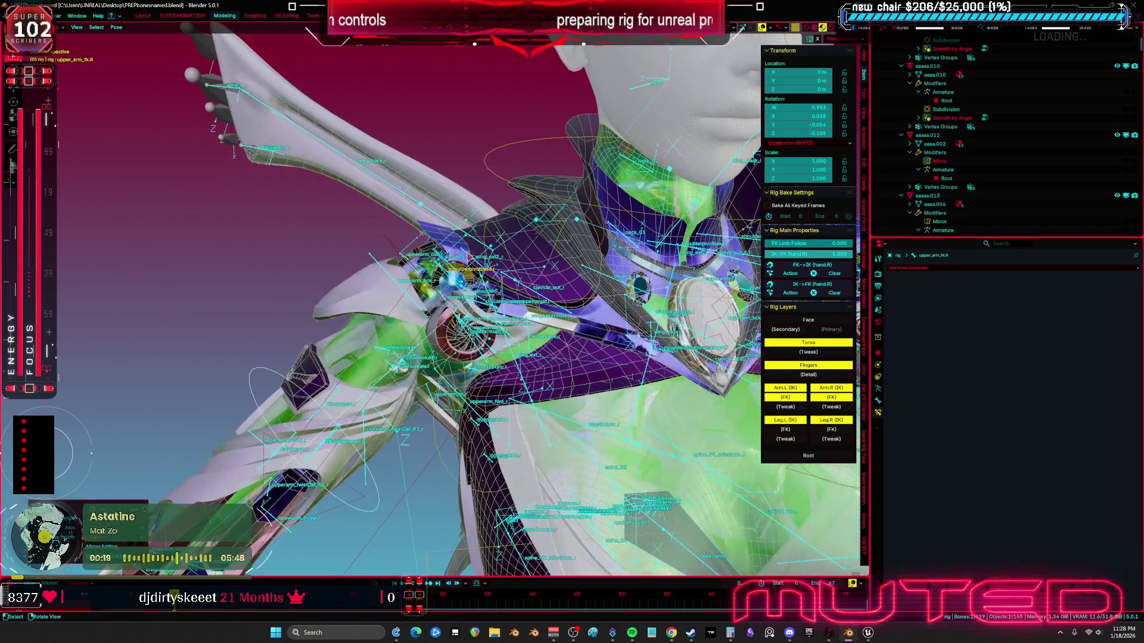
{"action": "left_click", "coordinate": [392, 287]}
{"action": "key", "text": "ctrl+Tab"}
{"action": "key", "text": "KP_Decimal"}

===============

| ASSIGNMENT |
Scan the material above. Return every line containing the string "text".

| RESULT FOR THIS TASK |
{"action": "key", "text": "ctrl+Tab"}
{"action": "key", "text": "KP_Decimal"}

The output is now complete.